• **Exercise 1**: In the gym essay, what does the sign above the water fountain in the locker room say?
• **Exercise 2**: Pick up the gym essay after its last sentence and keep writing in the same first-person voice.

• **Excerpt**:
--- START ---
Joe Westmoreland had all the right moves. Wasting syndrome is a real bitch.
"Go to a gym," my doctor ordered. "Build lean muscle mass. You're wasting away." So it was time to hit the weights again. I chose the gym closest to my apartment with tons of big, beefy, beautiful gay guys. Tons of big, beefy, beautiful gay guy attitude, too. But their attitude slides right off me. I'm invisible.
Or else I'm the skinny guy following the hunky trainer around like a puppy. When I first joined, he showed me how to work the machines. I just want to tone up, I told him. "Well, you can do that too," he said, "but these machines will make you big."
"Stick With the Winners" reads a sign above the water fountain in the locker room. I like the locker room because it's full of those beefy guys with no clothes on -- my reward for coming. I slip my jeans off and just show my skinny thighs, then pull my shorts on quickly. My eyes dart around for a glimpse of flesh.
--- END ---
(Records from a data collection)
--- START ---
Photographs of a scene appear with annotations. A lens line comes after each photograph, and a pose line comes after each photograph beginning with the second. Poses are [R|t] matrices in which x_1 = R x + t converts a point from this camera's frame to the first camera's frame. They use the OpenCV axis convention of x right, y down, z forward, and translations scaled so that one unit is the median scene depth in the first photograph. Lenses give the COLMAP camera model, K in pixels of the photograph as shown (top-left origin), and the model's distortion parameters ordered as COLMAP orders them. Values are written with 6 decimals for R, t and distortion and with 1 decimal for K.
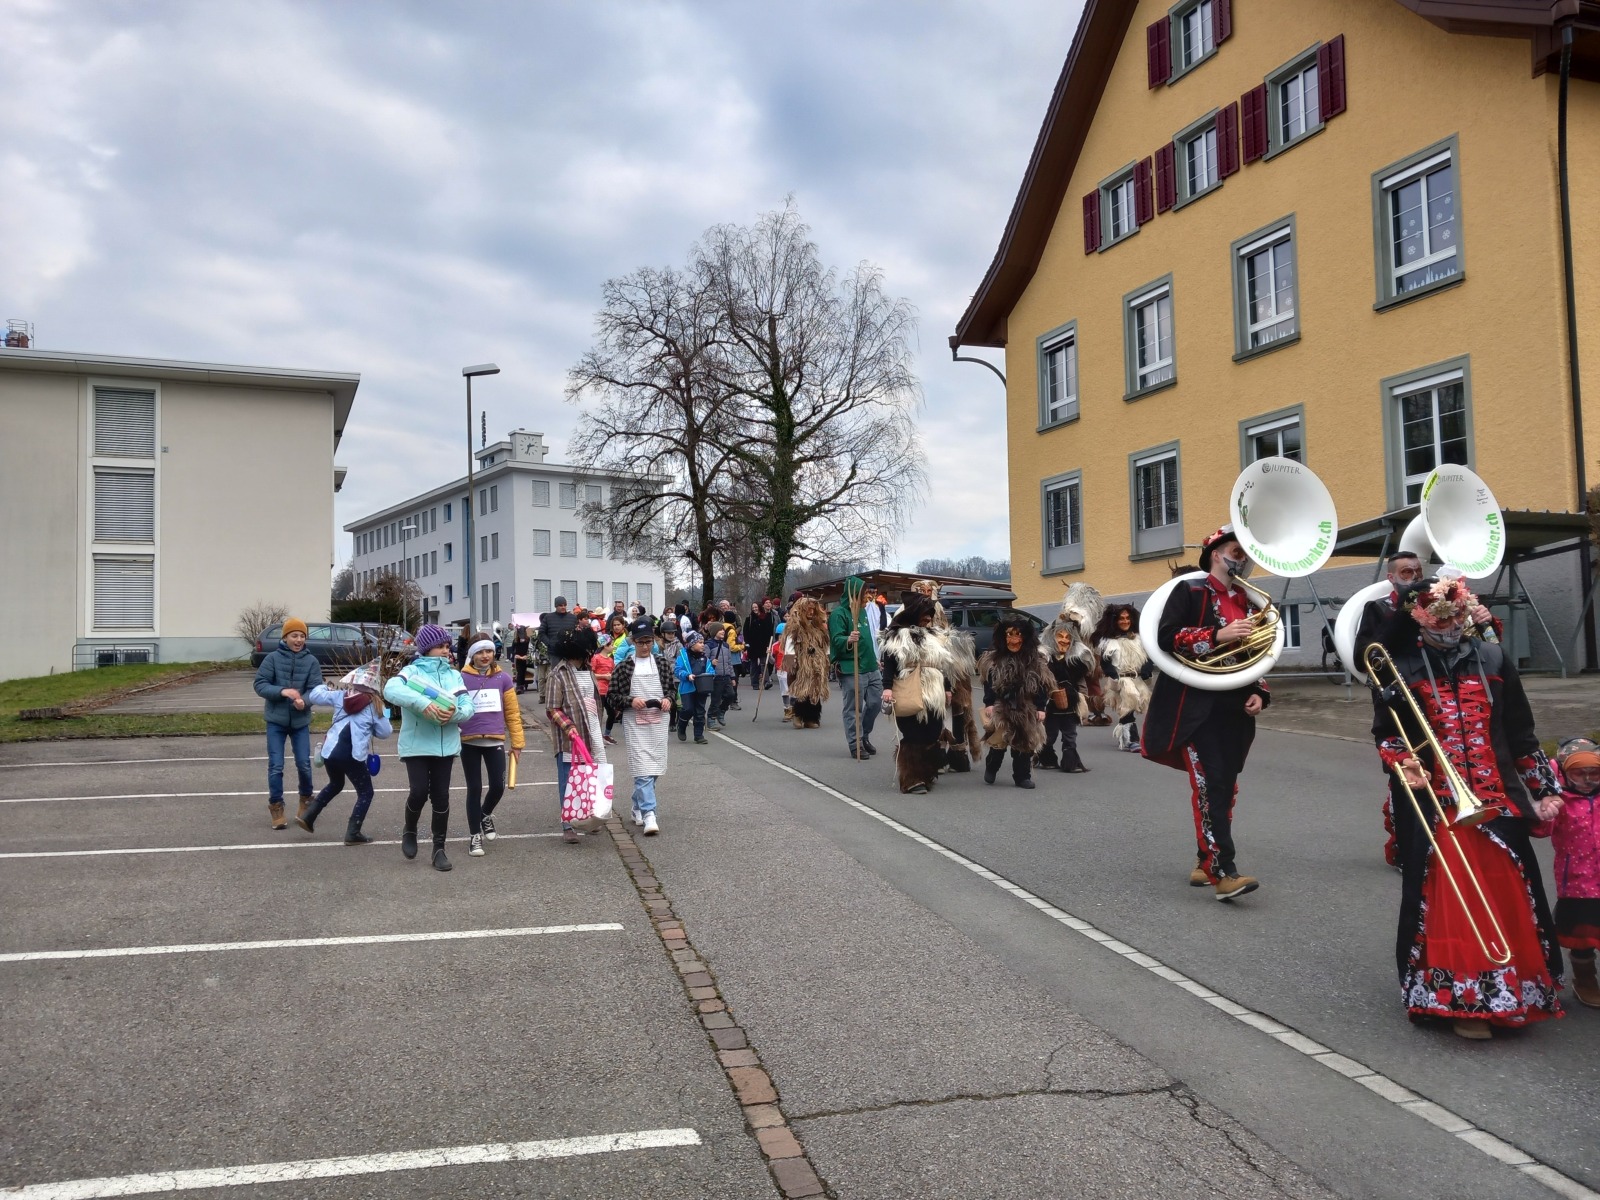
lens RADIAL K [[1274.8, 0, 766.3], [0, 1274.8, 596.5], [0, 0, 1]] dist [0.084528, -0.107887]
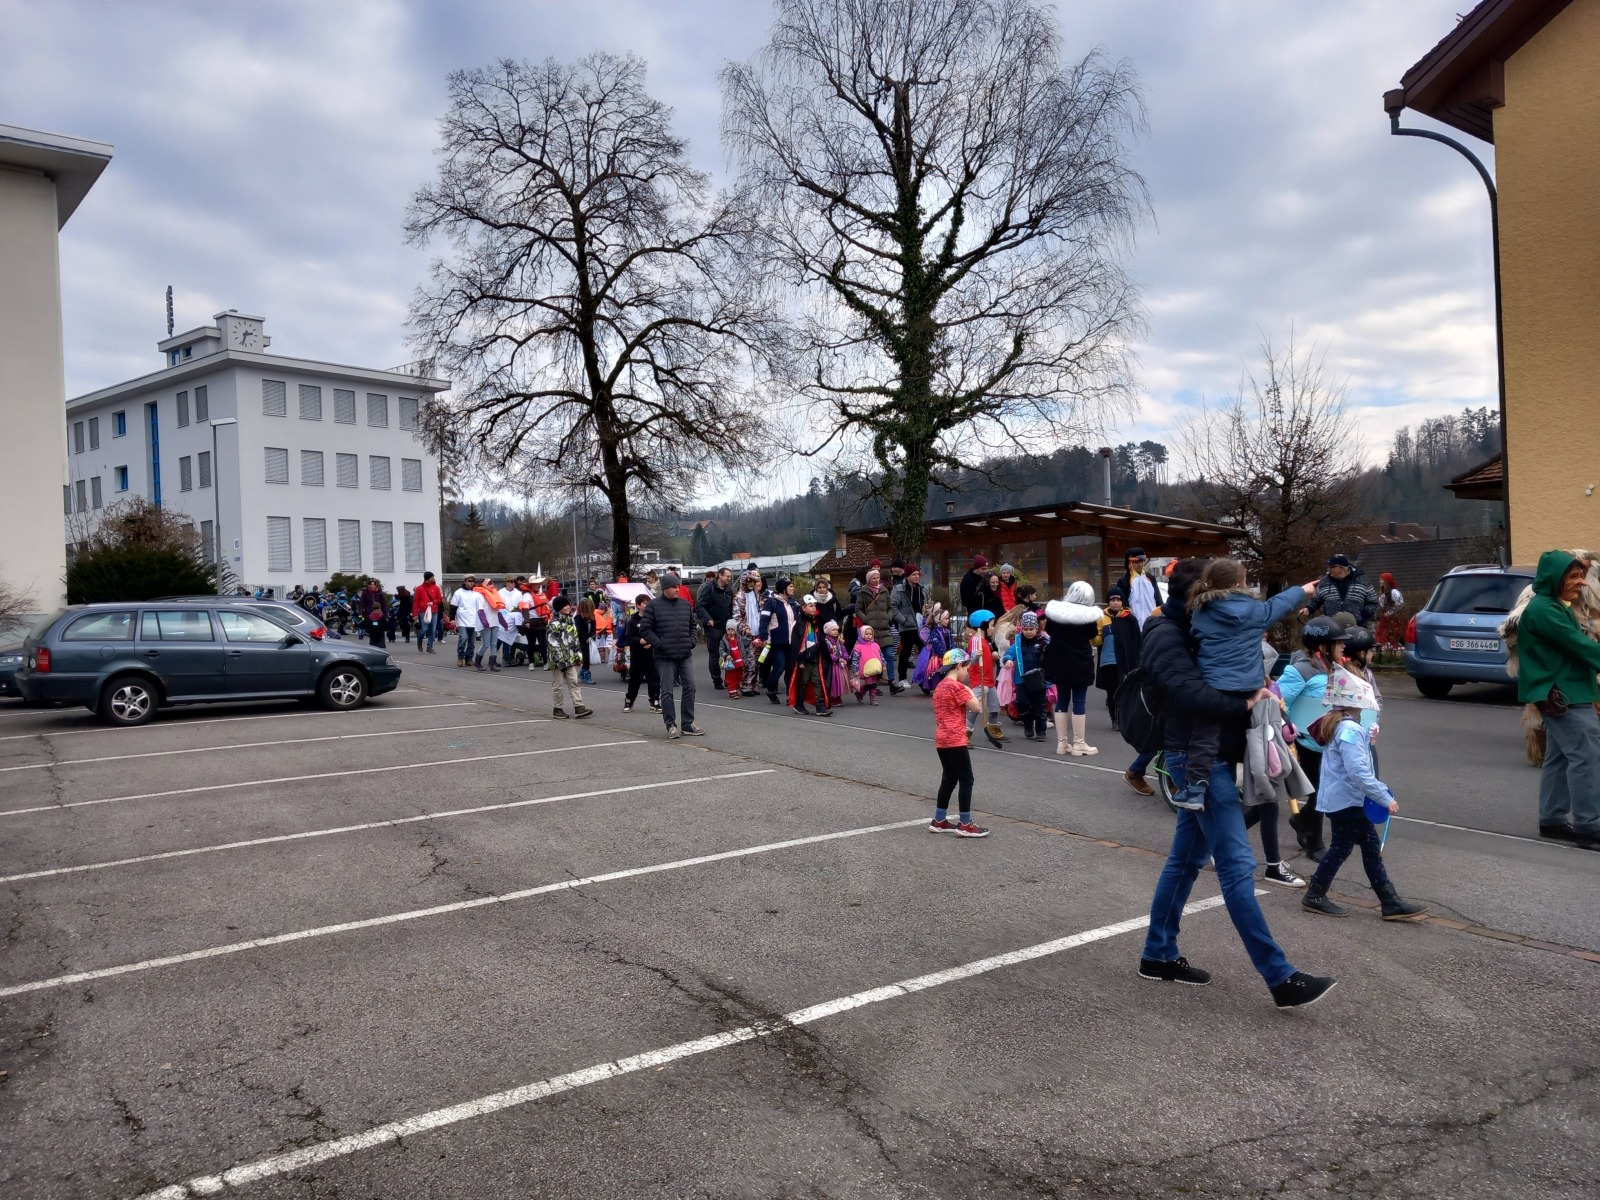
lens RADIAL K [[1273.5, 0, 800.0], [0, 1273.5, 600.0], [0, 0, 1]] dist [0.043964, -0.086219]
pose [[0.952577, -0.013821, 0.303984, -0.159232], [-0.000734, 0.998861, 0.047715, -0.000897], [-0.304298, -0.045675, 0.951481, 0.290301]]
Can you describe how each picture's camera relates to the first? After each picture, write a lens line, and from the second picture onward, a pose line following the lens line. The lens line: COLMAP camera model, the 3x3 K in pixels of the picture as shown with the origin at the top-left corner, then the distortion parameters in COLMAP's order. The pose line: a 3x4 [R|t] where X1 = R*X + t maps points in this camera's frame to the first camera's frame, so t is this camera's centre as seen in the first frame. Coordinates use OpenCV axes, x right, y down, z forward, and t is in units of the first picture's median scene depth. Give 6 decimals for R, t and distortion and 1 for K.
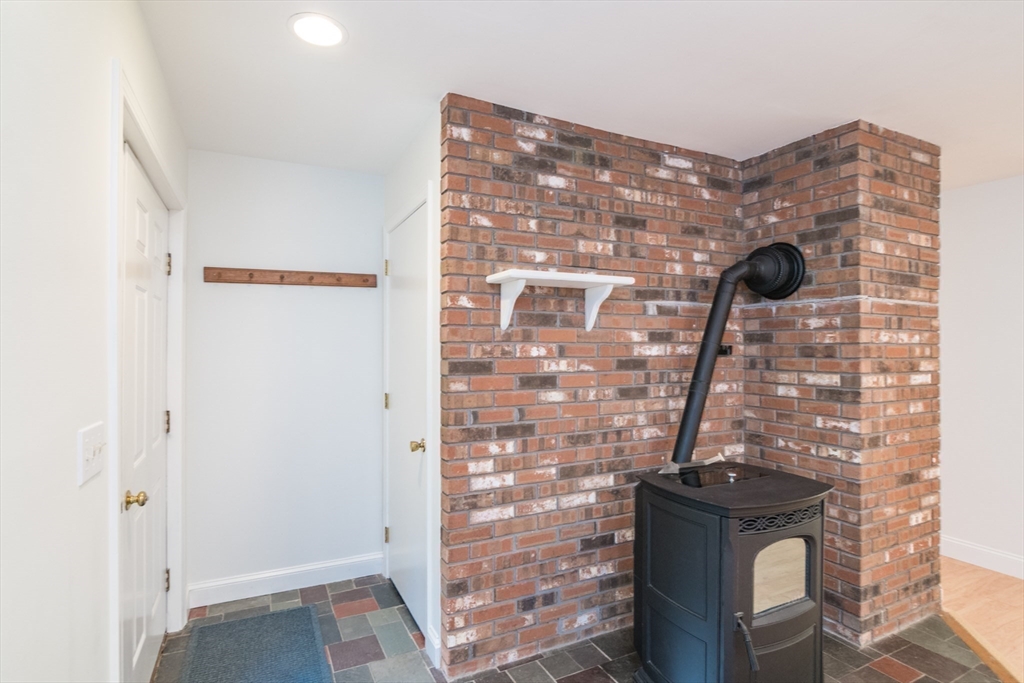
lens RADIAL K [[505.9, 0, 513.0], [0, 505.9, 343.8], [0, 0, 1]] dist [-0.001033, 0.000175]
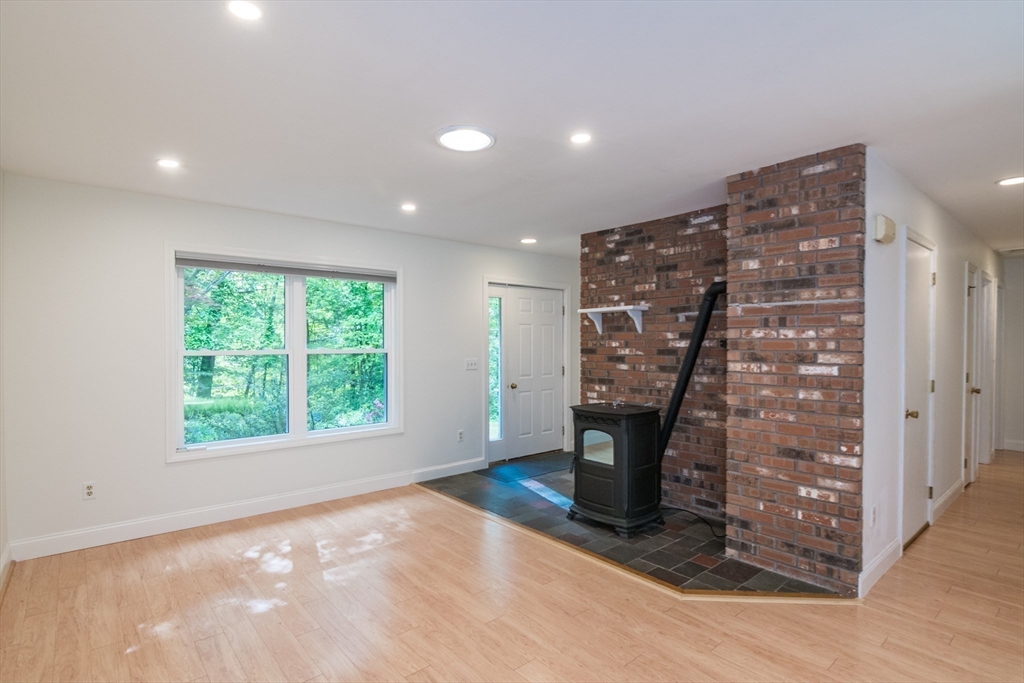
lens RADIAL K [[505.9, 0, 513.0], [0, 505.9, 343.8], [0, 0, 1]] dist [-0.001033, 0.000175]
pose [[0.250420, 0.001560, -0.968136, 1.831711], [0.008570, 0.999956, 0.003828, 0.002001], [0.968099, -0.009256, 0.250396, 0.080423]]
--- END ---
• **Answer area 1**: "Stick With the Winners."

• **Answer area 2**:
My workout takes two hours. The first hour is stretching and a sit-up routine, half of which is staring at the ceiling daydreaming, thinking of Miami Beach, my boyfriend, my liver. I also do leg lifts and side curls. I start off slowly but do them over and over. My trainer told me to watch myself in the mirrors that line the wall to make sure I keep good form and don't strain. I get too self-conscious, though. The good thing about the mirrors is that you can watch other guys working out without their knowing you're watching. A lot of guys watch themselves -- pose and flex and huff and puff. It reminds me of a French Quarter disco in the late '70s, where, in the afternoon, drag queens would dance in front of the mirror. They'd be lip-syncing and practicing their steps, getting their routines together.
I ride the exercycle to get my blood flowing and build stamina. I watch the four TVs hanging from the ceiling as I ride and watch the other people doing cardio. I see the guys I'm in love with, the ones I'd have sex with in a second. I see other guys out of shape, some fat, some skinny, some OK -- or just not perfectly toned or muscular. We look at each other and look away.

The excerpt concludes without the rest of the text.